The process, developed at Heriot-Watt University, in partnership with Roslin Cellab, takes advantage of the fact that stem cells can now be grown in laboratory conditions from established cell lines.
This technique raises the possibility of developing purpose-built replacement organs for patients, eliminating the need for organ donation and the problem of transplant rejection.
It could also speed up and improve the process of drug testing by growing three-dimensional human tissues and structures for pharmaceuticals to be tested on.

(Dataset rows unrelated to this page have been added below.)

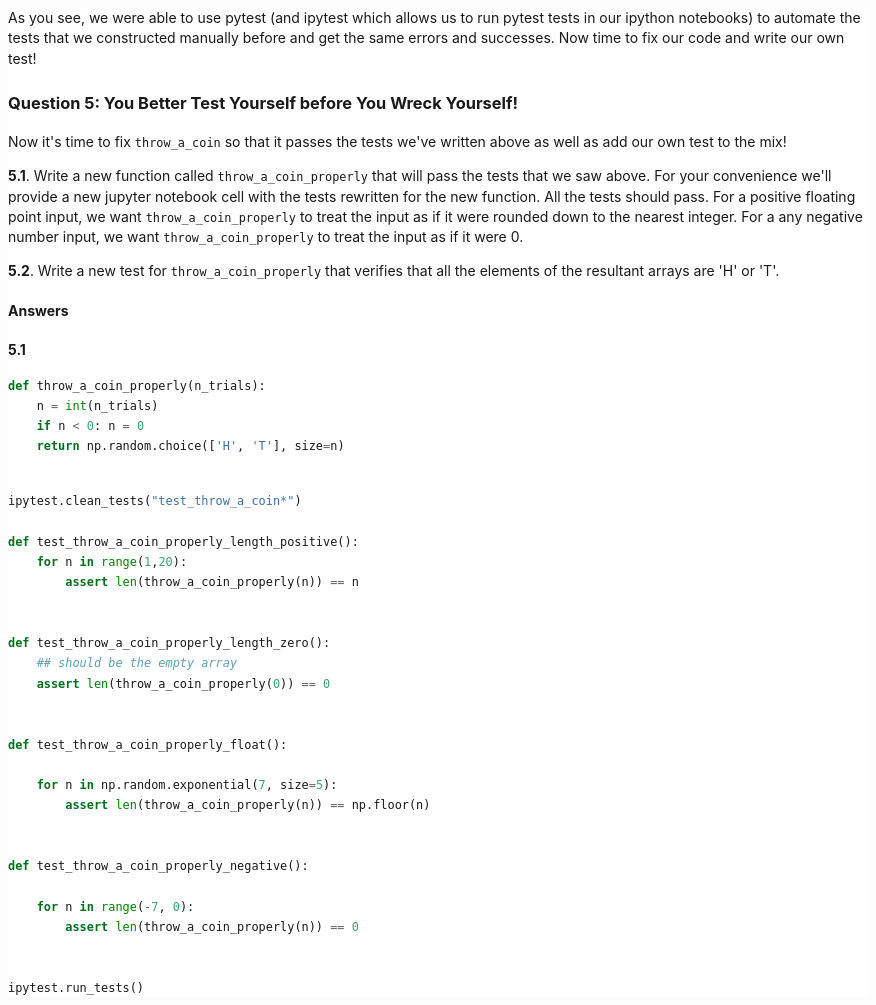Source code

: 
As you see, we were able to use pytest (and ipytest which allows us to run pytest tests in our ipython notebooks) to automate the tests that we constructed manually before and get the same errors and successes.  Now time to fix our code and write our own test!

### Question 5: You Better Test Yourself before You Wreck Yourself!

Now it's time to fix `throw_a_coin` so that it passes the tests we've written above as well as add our own test to the mix!

**5.1**. Write a new function called `throw_a_coin_properly` that will pass the tests that we saw above.  For your convenience we'll provide a new jupyter notebook cell with the tests rewritten for the new function.  All the tests should pass.  For a positive floating point input, we want `throw_a_coin_properly` to treat the input as if it were rounded down to the nearest integer.  For a any negative number input, we want `throw_a_coin_properly` to treat the input as if it were 0.

**5.2**. Write a new test for `throw_a_coin_properly` that verifies that all the elements of the resultant arrays are 'H' or 'T'.

#### Answers

**5.1**



```python
def throw_a_coin_properly(n_trials):
    n = int(n_trials)    
    if n < 0: n = 0       
    return np.random.choice(['H', 'T'], size=n)
    
```




```python
ipytest.clean_tests("test_throw_a_coin*")

def test_throw_a_coin_properly_length_positive():
    for n in range(1,20):
        assert len(throw_a_coin_properly(n)) == n
        

def test_throw_a_coin_properly_length_zero():
    ## should be the empty array
    assert len(throw_a_coin_properly(0)) == 0
    

def test_throw_a_coin_properly_float():
    
    for n in np.random.exponential(7, size=5):
        assert len(throw_a_coin_properly(n)) == np.floor(n)
        

def test_throw_a_coin_properly_negative():
    
    for n in range(-7, 0):
        assert len(throw_a_coin_properly(n)) == 0

        
ipytest.run_tests()
```
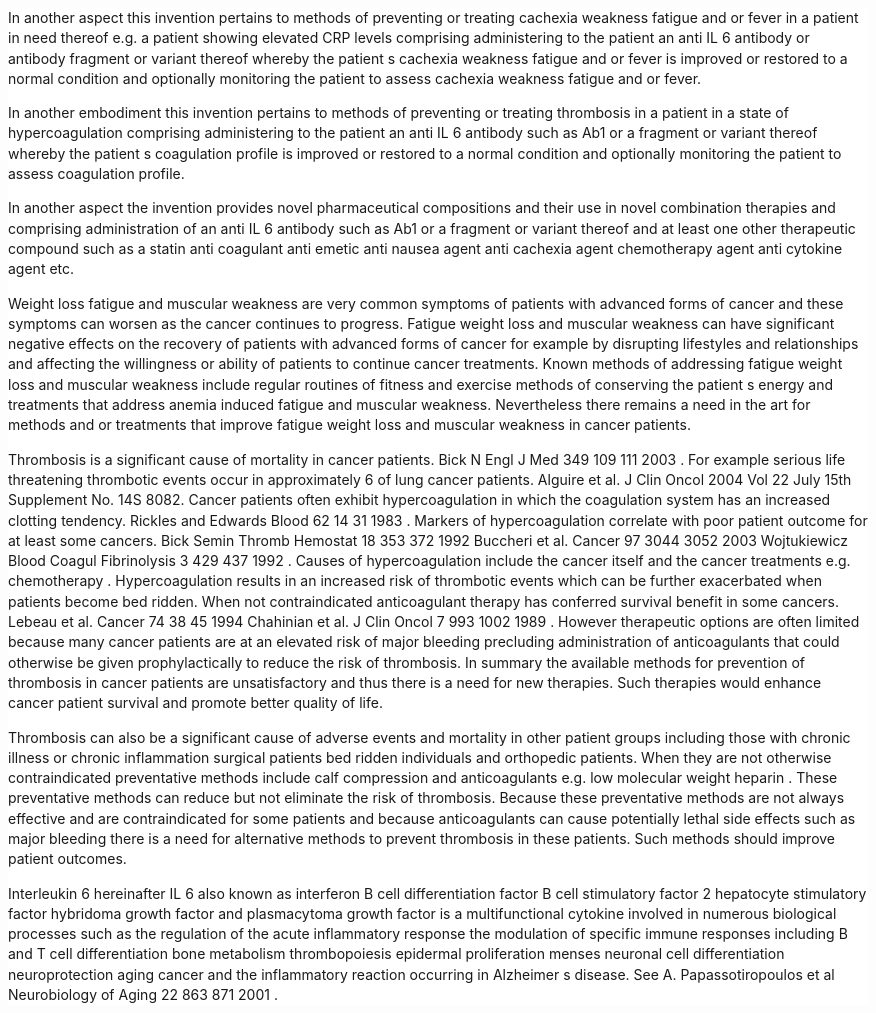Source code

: In another aspect this invention pertains to methods of preventing or treating cachexia weakness fatigue and or fever in a patient in need thereof e.g. a patient showing elevated CRP levels comprising administering to the patient an anti IL 6 antibody or antibody fragment or variant thereof whereby the patient s cachexia weakness fatigue and or fever is improved or restored to a normal condition and optionally monitoring the patient to assess cachexia weakness fatigue and or fever.

In another embodiment this invention pertains to methods of preventing or treating thrombosis in a patient in a state of hypercoagulation comprising administering to the patient an anti IL 6 antibody such as Ab1 or a fragment or variant thereof whereby the patient s coagulation profile is improved or restored to a normal condition and optionally monitoring the patient to assess coagulation profile.

In another aspect the invention provides novel pharmaceutical compositions and their use in novel combination therapies and comprising administration of an anti IL 6 antibody such as Ab1 or a fragment or variant thereof and at least one other therapeutic compound such as a statin anti coagulant anti emetic anti nausea agent anti cachexia agent chemotherapy agent anti cytokine agent etc.

Weight loss fatigue and muscular weakness are very common symptoms of patients with advanced forms of cancer and these symptoms can worsen as the cancer continues to progress. Fatigue weight loss and muscular weakness can have significant negative effects on the recovery of patients with advanced forms of cancer for example by disrupting lifestyles and relationships and affecting the willingness or ability of patients to continue cancer treatments. Known methods of addressing fatigue weight loss and muscular weakness include regular routines of fitness and exercise methods of conserving the patient s energy and treatments that address anemia induced fatigue and muscular weakness. Nevertheless there remains a need in the art for methods and or treatments that improve fatigue weight loss and muscular weakness in cancer patients.

Thrombosis is a significant cause of mortality in cancer patients. Bick N Engl J Med 349 109 111 2003 . For example serious life threatening thrombotic events occur in approximately 6 of lung cancer patients. Alguire et al. J Clin Oncol 2004 Vol 22 July 15th Supplement No. 14S 8082. Cancer patients often exhibit hypercoagulation in which the coagulation system has an increased clotting tendency. Rickles and Edwards Blood 62 14 31 1983 . Markers of hypercoagulation correlate with poor patient outcome for at least some cancers. Bick Semin Thromb Hemostat 18 353 372 1992 Buccheri et al. Cancer 97 3044 3052 2003 Wojtukiewicz Blood Coagul Fibrinolysis 3 429 437 1992 . Causes of hypercoagulation include the cancer itself and the cancer treatments e.g. chemotherapy . Hypercoagulation results in an increased risk of thrombotic events which can be further exacerbated when patients become bed ridden. When not contraindicated anticoagulant therapy has conferred survival benefit in some cancers. Lebeau et al. Cancer 74 38 45 1994 Chahinian et al. J Clin Oncol 7 993 1002 1989 . However therapeutic options are often limited because many cancer patients are at an elevated risk of major bleeding precluding administration of anticoagulants that could otherwise be given prophylactically to reduce the risk of thrombosis. In summary the available methods for prevention of thrombosis in cancer patients are unsatisfactory and thus there is a need for new therapies. Such therapies would enhance cancer patient survival and promote better quality of life.

Thrombosis can also be a significant cause of adverse events and mortality in other patient groups including those with chronic illness or chronic inflammation surgical patients bed ridden individuals and orthopedic patients. When they are not otherwise contraindicated preventative methods include calf compression and anticoagulants e.g. low molecular weight heparin . These preventative methods can reduce but not eliminate the risk of thrombosis. Because these preventative methods are not always effective and are contraindicated for some patients and because anticoagulants can cause potentially lethal side effects such as major bleeding there is a need for alternative methods to prevent thrombosis in these patients. Such methods should improve patient outcomes.

Interleukin 6 hereinafter IL 6 also known as interferon B cell differentiation factor B cell stimulatory factor 2 hepatocyte stimulatory factor hybridoma growth factor and plasmacytoma growth factor is a multifunctional cytokine involved in numerous biological processes such as the regulation of the acute inflammatory response the modulation of specific immune responses including B and T cell differentiation bone metabolism thrombopoiesis epidermal proliferation menses neuronal cell differentiation neuroprotection aging cancer and the inflammatory reaction occurring in Alzheimer s disease. See A. Papassotiropoulos et al Neurobiology of Aging 22 863 871 2001 .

"While 3D printing of the tougher cell cultures has been achieved before, the new valve-based technique developed by Dr Will Shu and his colleagues at Heriot-Watt's Biomedical Microengineering group are the first to print the more delicate embryonic cell cultures, which have an ability to replicate indefinitely and differentiate into almost any cell type in the human body," the Heriot-Watt University today said in a statement.
"To the best of our knowledge, this is the first time that these cells have been 3D printed. The technique will allow us to create more accurate human tissue models which are essential to in-vitro drug development and toxicity-testing.
Since the majority of drug discovery is targeting human disease, it makes sense to use human tissues," Shu said.
"In the longer term, we envisage the technology being further developed to create viable 3D organs for medical implantation from a patient's own cells, eliminating the need for organ donation, immune suppression and the problem of transplant rejection."
Dr Shu's team has been working with Roslin Cellab, a leading stem cell technology company, which will take the lead in developing 3D stem cell printing for commercial uses.
Initially, this will be in the areas of novel drug-testing products but in the longer term there is the goal of growing purpose-built replacement organs.
Jason King, business development manager of Roslin Cellab, said, "This world-first printing of human embryonic stem cell cultures is a continuation of our productive partnership with Heriot-Watt.
Normally laboratory grown cells grow in 2D but some cell types have been printed in 3D. However, up to now, human stem cell cultures have been too sensitive to manipulate in this way.
"This is a scientific development which we hope and believe will have immensely valuable long-term implications for reliable, animal-free drug-testing and, in the longer term to provide organs for transplant on demand, without the need for donation and without the problems of immune suppression and potential organ rejection."